### Task objective
Please carry the New Jersey flag discussion below forward from its last comment.

### Passage
================

I'd go with either the Uncle Floyd one, some depiction of the Jersey Devil, or the Bagel-Creamcheese-Lox...
posted by Schmucko at 12:05 PM on January 26, 2016


I'm also from Central Jersey. It does exist, though I understand why people from away are blind to this nuance. Historically, it's a completely distinct settlement and culture, that only in the last 100 years got mushed between two behemoth cities and their suburban sprawl. But that's OK, I don't need to respect anybody's narrow region binary.

Brian Donohue, by the way, is one of my favorite journalists. He is really connected to the place from which he reports, and his projects show an empathy and understanding you can only come by honestly. He's very engaged on state- and local history-related Facebook pages and has been responsive in the past when I've emailed him about various projects. He's a great example of the best of NJ.

A lot of these flags are great. I like the goldfinch designs quite a bit.
posted by Miko at 12:08 PM on January 26, 2016 [2 favorites]


As a counterpoint, I am actually from Red Bank and no way do we align ourselves with NYC. Sure you can commute there, but we are not from there or of there.
posted by Miko at 12:09 PM on January 26, 2016


Bag of ham at :14.
Pork roll, I think you'll find.
posted by Wolfdog at 12:46 PM on January 26, 2016 [1 favorite]


Yeah, pork roll is the perfect meat to sit on top of egg and cheese on a breakfast sandwich. Even Wawa now accepts this.
posted by graymouser at 1:07 PM on January 26, 2016 [2 favorites]


Central New Jersey Doesn't Exist
posted by whuppy at 2:23 PM on January 26, 2016 [3 favorites]


Central New Jersey Doesn't Exist

Either that or it's an awesome land of unicorns and magic where all your dreams come true.
posted by Miko at 2:49 PM on January 26, 2016 [3 favorites]


New Jersey > New Zealand
Curious, I looked on wikipedia; to approximate, (Area NZ) = 12*(Area NJ), but (Population NJ) = 2*(Population NZ).
posted by fings at 2:56 PM on January 26, 2016


There are some really good ideas here. I really like that sort-of lightning-bolt way to symbolize the state's shape without just shoving a map of the state on there, though I'm not sure how well it works on a flag. The three stars might be a better fit. I think the blue and "buff" colors are absolutely the way to go, with only white or black if a third is needed (and a third should not be needed.) The use of flowers as a central symbol (mostly expressed through the crayon drawings) is a pretty damn solid one, especially given the state's nickname.

Honestly, I think for a classic, lasting feel, you want a blue field with a thick buff stripe from the bottom left to the upper right, with three blue stars equally spaced along the stripe. Just my 2ยข, though.
posted by Navelgazer at 3:06 PM on January 26, 2016


And randomly I just saw Brian Donohue making a comment in support of our town library, so he grows more awesome by the minute.

================

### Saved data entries
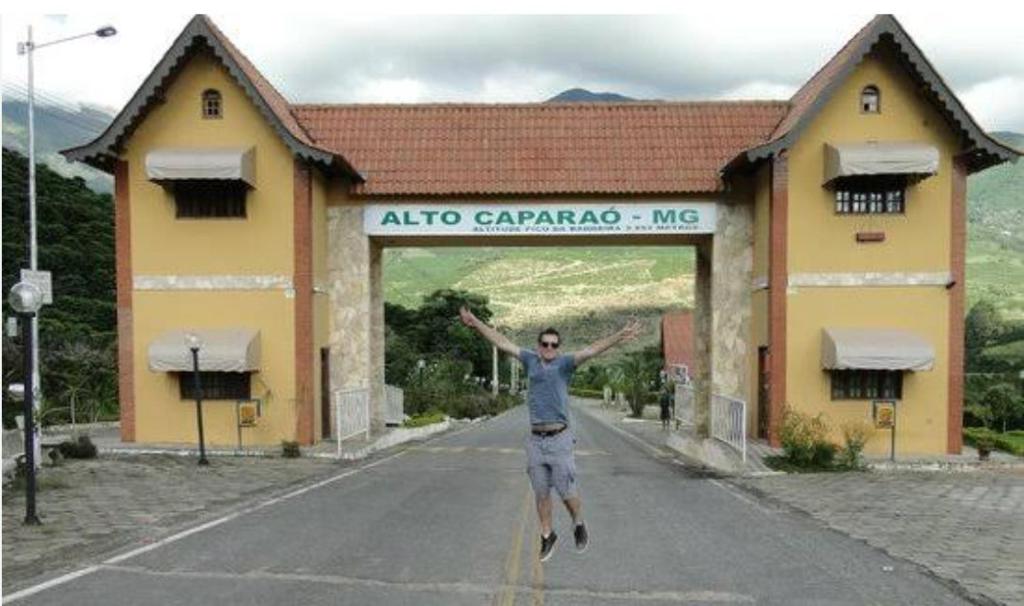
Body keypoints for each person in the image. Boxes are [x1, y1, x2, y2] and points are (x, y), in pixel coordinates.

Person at [459, 306, 642, 562]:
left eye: (553, 345)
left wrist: (620, 334)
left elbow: (592, 349)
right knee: (541, 493)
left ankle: (578, 523)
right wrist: (476, 322)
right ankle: (547, 536)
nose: (549, 348)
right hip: (536, 440)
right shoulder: (529, 359)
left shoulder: (565, 364)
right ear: (538, 345)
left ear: (558, 347)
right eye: (545, 344)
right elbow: (501, 342)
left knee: (566, 492)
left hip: (560, 439)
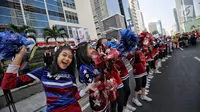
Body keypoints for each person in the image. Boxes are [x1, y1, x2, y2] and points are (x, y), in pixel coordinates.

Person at [1, 45, 99, 112]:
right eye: (64, 55)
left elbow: (74, 97)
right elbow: (7, 83)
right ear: (57, 56)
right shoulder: (44, 71)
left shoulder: (70, 75)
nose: (67, 59)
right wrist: (19, 56)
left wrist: (87, 88)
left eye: (70, 57)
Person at [76, 42, 110, 112]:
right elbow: (94, 83)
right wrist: (104, 75)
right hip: (97, 97)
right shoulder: (83, 68)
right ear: (83, 52)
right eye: (90, 48)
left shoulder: (91, 63)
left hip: (103, 93)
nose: (93, 50)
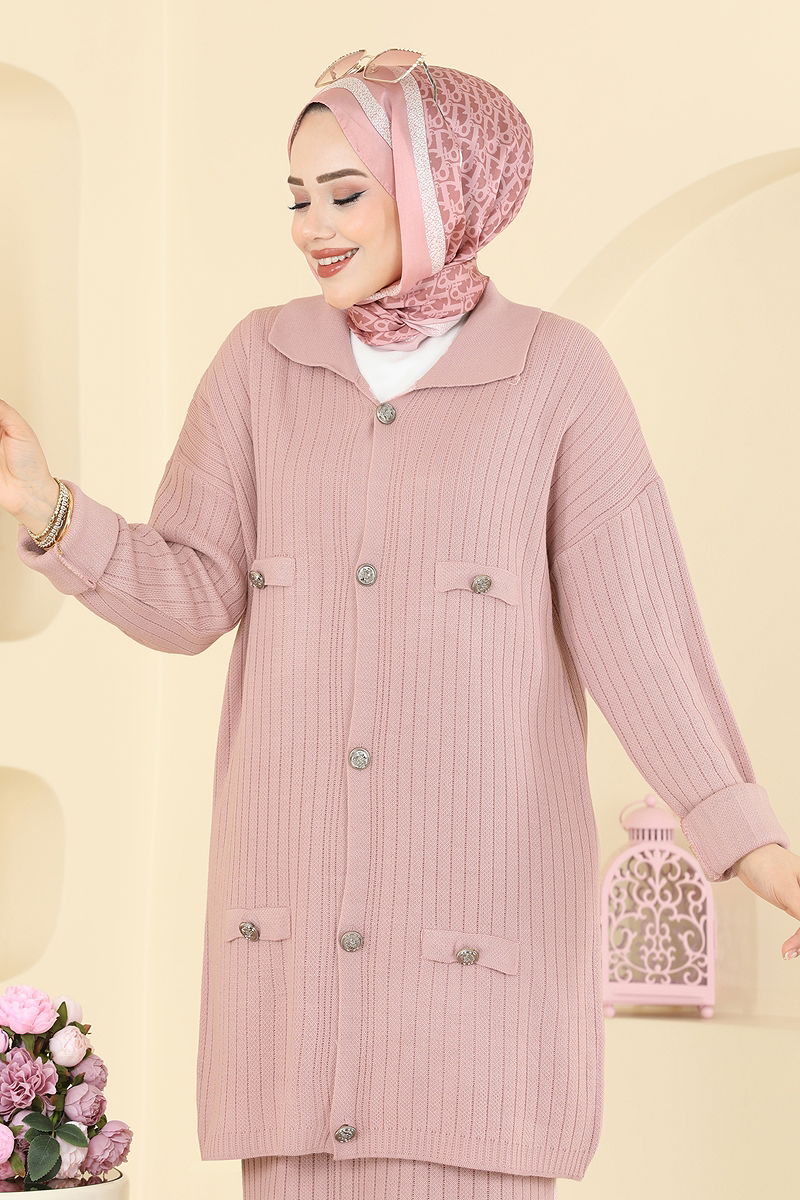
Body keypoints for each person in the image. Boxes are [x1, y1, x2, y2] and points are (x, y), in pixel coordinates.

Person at [1, 51, 798, 1200]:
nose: (311, 227)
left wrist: (754, 848)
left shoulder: (556, 378)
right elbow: (190, 596)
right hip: (293, 988)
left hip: (474, 993)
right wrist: (49, 510)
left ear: (442, 190)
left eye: (344, 193)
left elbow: (640, 635)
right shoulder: (259, 365)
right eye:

================

### Task result
posted by Miko at 3:11 PM on January 26, 2016


Central jersey is from about freehold/Old Bridge down to where the pine barrens start at least on the eastern side.
posted by Ferreous at 3:29 PM on January 26, 2016 [1 favorite]


To expound, it's an area that's not nearly so dense as north jersey, but it's certainly not pineys/atlantic city folk. Shit gets freaky once you reach Manchester.
posted by Ferreous at 3:33 PM on January 26, 2016 [2 favorites]


my top contenders are the pig with its head in a bucket, the dumpster fire, or the unappealing photo of a bagel sandwich
posted by burgerrr at 4:45 PM on January 26, 2016


Central Jersey goes from Union County down to about Toms River, and goes west to about Bridgewater/Princeton. That's according to me and apparently a lot of other people: NJ.com: Here are the North, Central and South Jersey borders
posted by lyssabee at 4:48 PM on January 26, 2016 [1 favorite]


The NJ.com map is nonsense. Anything that is due west of Staten Island is North Jersey in denial.

I've spent a lot of time in what would be Central Jersey, and being from South Jersey I can tell the difference. The bagels get better, the pretzels get fewer, people stop talking with a Philly accent ("wooder" for water, "crowns" for crayons), people who aren't contrarians or transplants openly root for the Giants – that's North Jersey, just a bit further out from the intense pull of New York.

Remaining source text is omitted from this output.